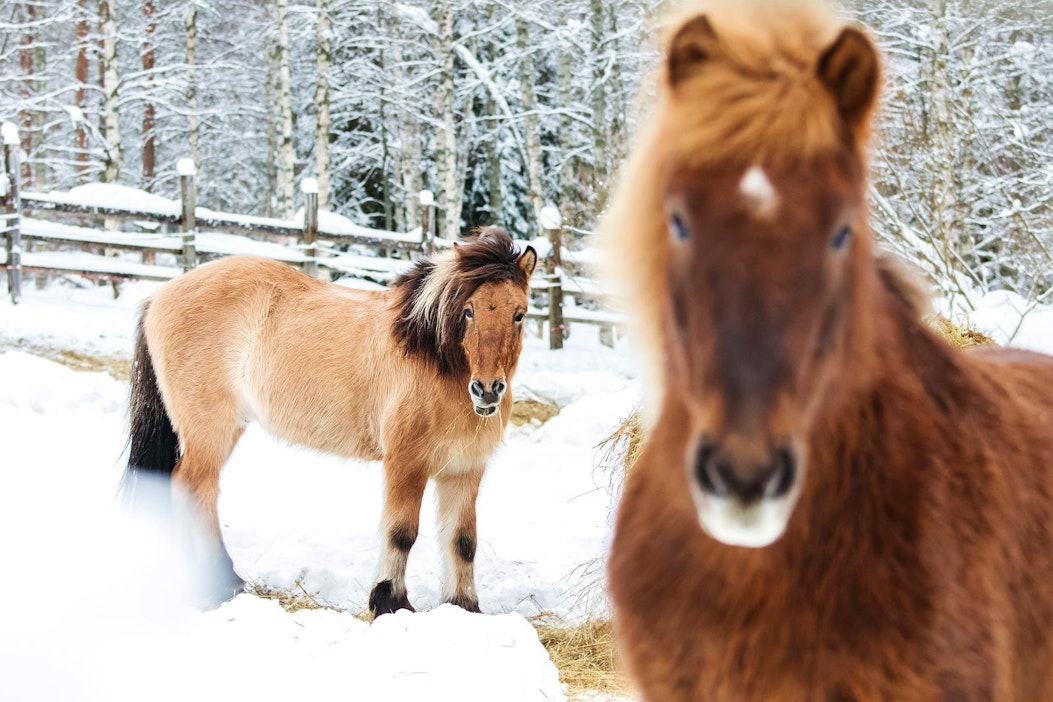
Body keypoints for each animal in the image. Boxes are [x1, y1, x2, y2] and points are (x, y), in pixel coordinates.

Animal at [123, 229, 534, 614]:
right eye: (468, 311)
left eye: (519, 314)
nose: (487, 390)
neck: (435, 360)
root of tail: (160, 294)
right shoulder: (406, 463)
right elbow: (401, 532)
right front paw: (390, 602)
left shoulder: (465, 468)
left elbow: (462, 540)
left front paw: (464, 606)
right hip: (210, 431)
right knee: (193, 488)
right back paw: (220, 582)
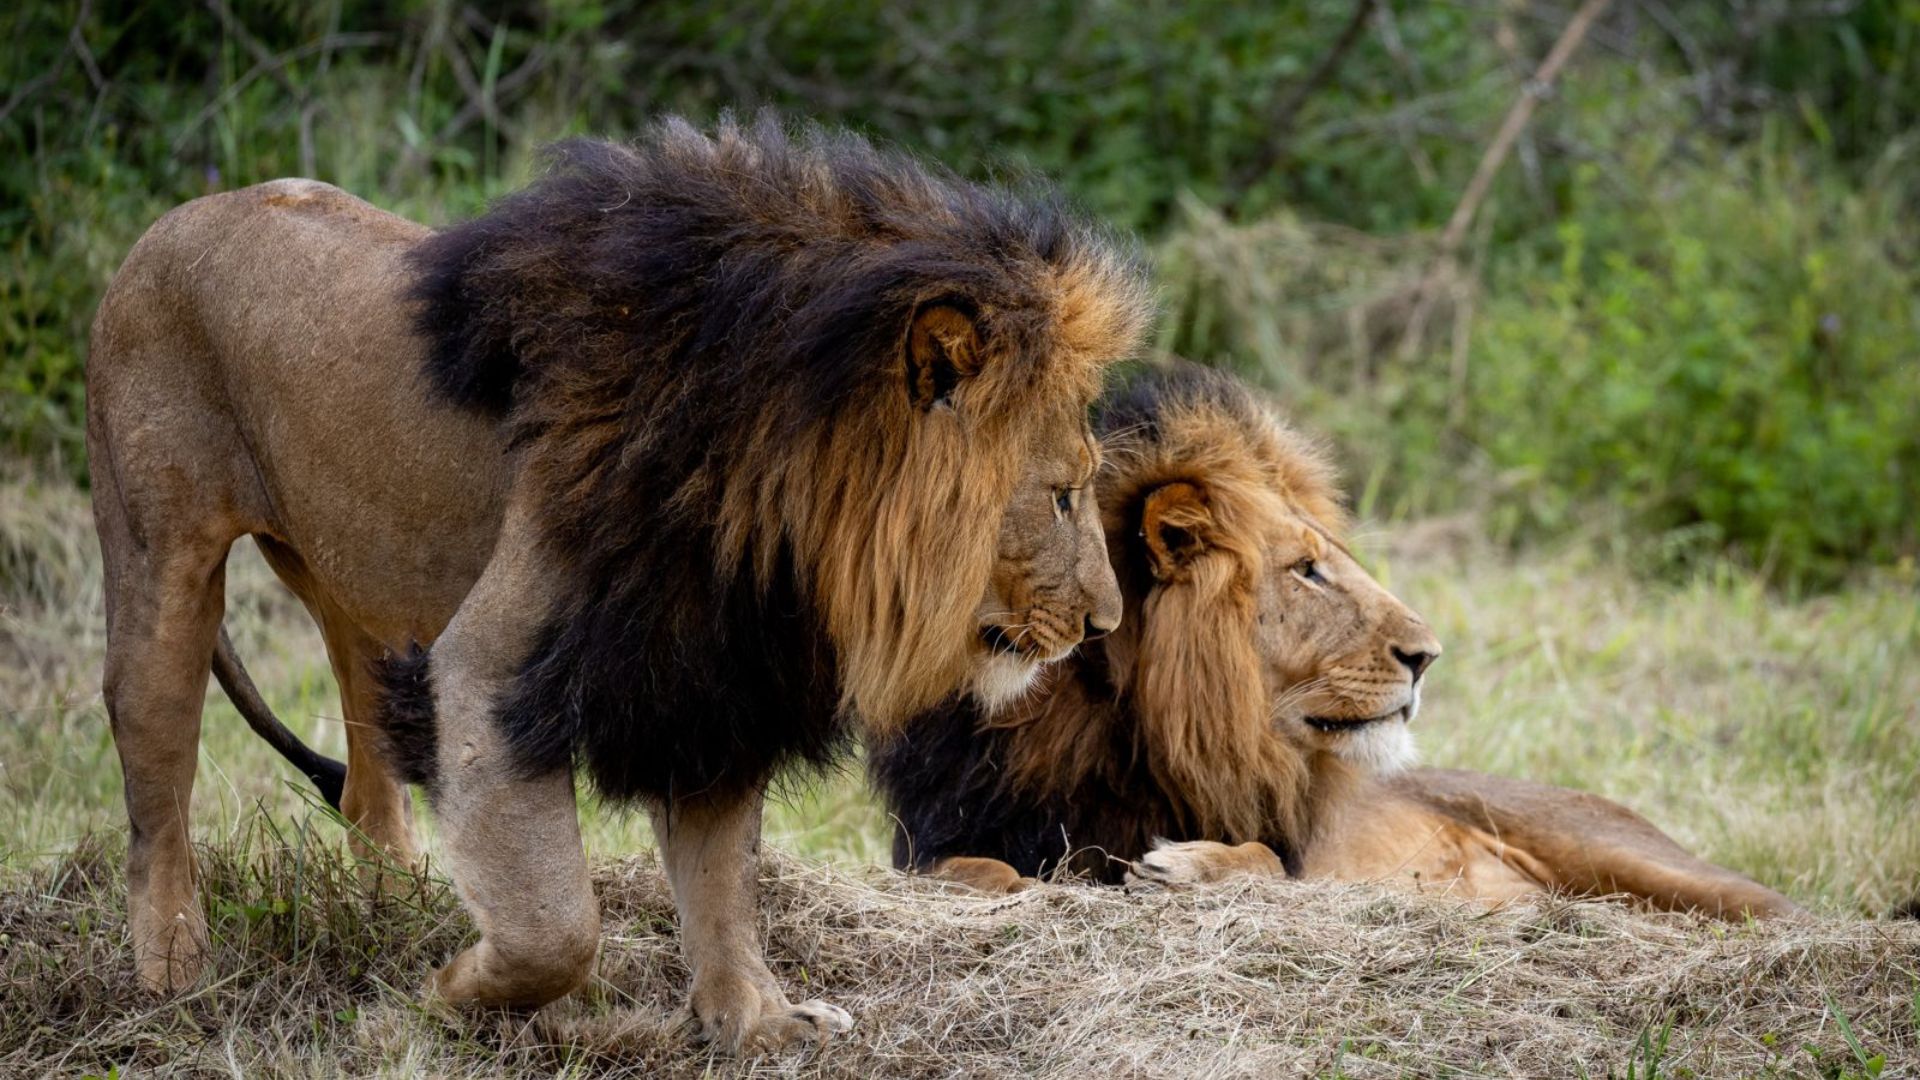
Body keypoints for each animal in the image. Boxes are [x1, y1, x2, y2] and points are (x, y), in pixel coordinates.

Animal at [87, 115, 1147, 1050]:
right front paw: (452, 993)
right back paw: (174, 972)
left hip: (355, 590)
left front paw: (754, 1020)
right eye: (1063, 495)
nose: (1106, 622)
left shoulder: (714, 672)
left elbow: (721, 880)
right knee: (155, 779)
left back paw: (392, 903)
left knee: (364, 772)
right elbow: (558, 924)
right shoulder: (492, 670)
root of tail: (175, 219)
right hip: (161, 561)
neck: (775, 498)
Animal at [872, 362, 1800, 920]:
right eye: (1307, 570)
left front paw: (1186, 866)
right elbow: (968, 872)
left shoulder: (1300, 856)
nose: (1428, 656)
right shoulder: (936, 836)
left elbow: (1262, 860)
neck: (1127, 730)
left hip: (1643, 860)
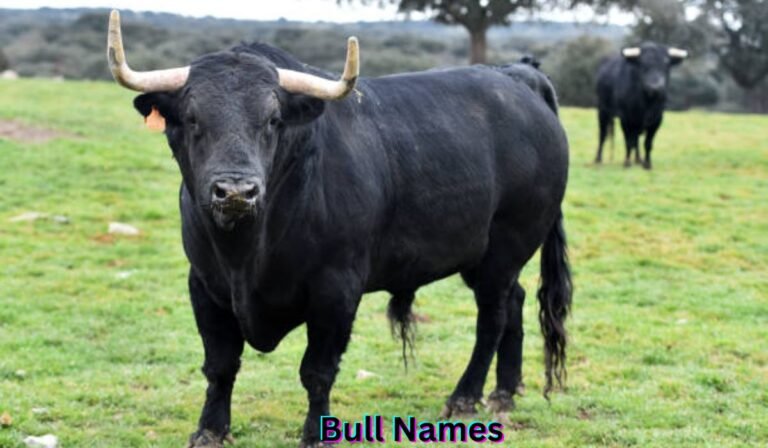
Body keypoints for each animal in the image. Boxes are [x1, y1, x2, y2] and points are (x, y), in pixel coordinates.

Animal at [105, 10, 572, 447]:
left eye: (273, 120)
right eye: (191, 118)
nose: (236, 191)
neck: (246, 253)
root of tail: (517, 76)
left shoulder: (336, 290)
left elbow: (317, 371)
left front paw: (316, 433)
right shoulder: (204, 285)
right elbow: (220, 364)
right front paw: (209, 430)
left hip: (506, 247)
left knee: (492, 317)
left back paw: (465, 397)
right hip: (489, 256)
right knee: (514, 301)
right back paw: (505, 392)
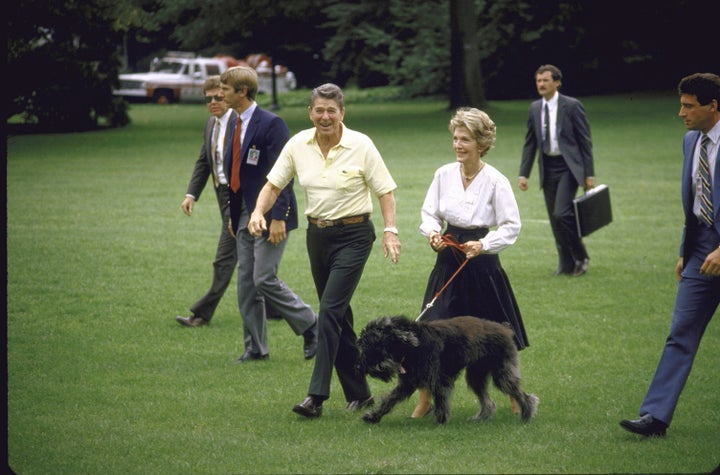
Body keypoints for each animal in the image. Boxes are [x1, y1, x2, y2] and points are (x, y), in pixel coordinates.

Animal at [358, 316, 536, 424]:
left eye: (374, 346)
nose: (360, 367)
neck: (412, 348)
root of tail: (505, 329)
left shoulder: (438, 380)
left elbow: (440, 400)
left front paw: (441, 421)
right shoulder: (406, 384)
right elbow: (389, 400)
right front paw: (374, 416)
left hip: (502, 374)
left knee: (520, 393)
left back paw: (527, 413)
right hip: (476, 376)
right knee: (488, 401)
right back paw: (480, 418)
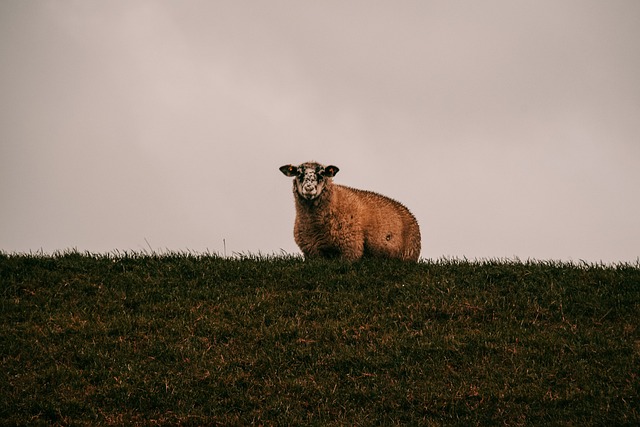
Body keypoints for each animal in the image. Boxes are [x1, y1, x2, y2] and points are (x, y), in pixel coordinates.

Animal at [278, 160, 420, 260]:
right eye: (298, 173)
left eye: (322, 173)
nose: (309, 188)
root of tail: (407, 210)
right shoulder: (312, 252)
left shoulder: (350, 250)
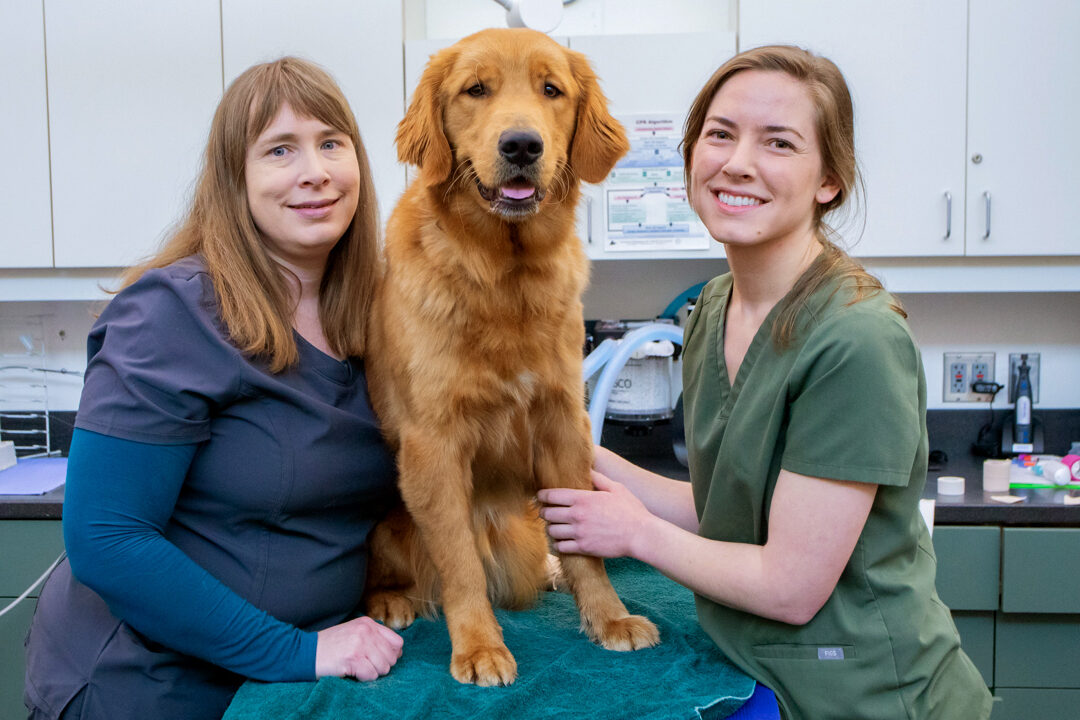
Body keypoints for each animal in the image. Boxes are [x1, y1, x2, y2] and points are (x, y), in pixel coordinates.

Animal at [365, 29, 656, 686]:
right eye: (476, 90)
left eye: (552, 89)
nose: (522, 144)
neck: (504, 276)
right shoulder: (433, 444)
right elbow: (460, 564)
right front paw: (478, 646)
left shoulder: (562, 423)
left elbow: (585, 548)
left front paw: (607, 617)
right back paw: (392, 600)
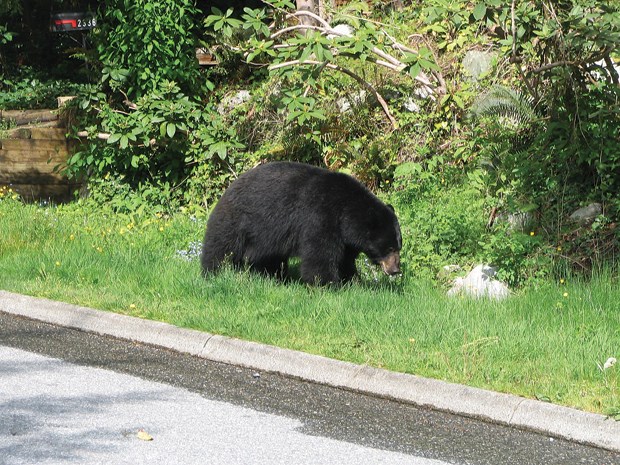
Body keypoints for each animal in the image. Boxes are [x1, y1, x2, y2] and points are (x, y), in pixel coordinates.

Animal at [200, 161, 402, 284]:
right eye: (390, 248)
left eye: (398, 247)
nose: (396, 270)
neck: (346, 212)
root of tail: (229, 188)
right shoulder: (320, 216)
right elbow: (320, 254)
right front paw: (327, 284)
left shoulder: (344, 237)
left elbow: (344, 259)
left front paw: (352, 281)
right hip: (238, 220)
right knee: (221, 247)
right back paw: (212, 273)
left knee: (268, 257)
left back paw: (273, 277)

*How to complete this task:* Repeat word for word the lines beginning at the one with "left front paw: (607, 617)" and ending at the final line of the records above, both included, and no others. Leave the pictures out.

*Solution to this exercise:*
left front paw: (607, 617)
right back paw: (392, 600)
Body keypoints for each animal in the image. Boxes are [x1, y1, x2, y2] and points are (x, y), in pixel coordinates.

Animal at [200, 161, 402, 284]:
right eye: (390, 248)
left eye: (398, 247)
nose: (396, 270)
neck: (346, 212)
root of tail: (229, 188)
right shoulder: (320, 216)
right elbow: (320, 254)
right front paw: (327, 284)
left shoulder: (344, 237)
left elbow: (344, 259)
left front paw: (352, 281)
right hip: (238, 220)
right knee: (221, 247)
right back paw: (212, 273)
left knee: (268, 257)
left back paw: (273, 277)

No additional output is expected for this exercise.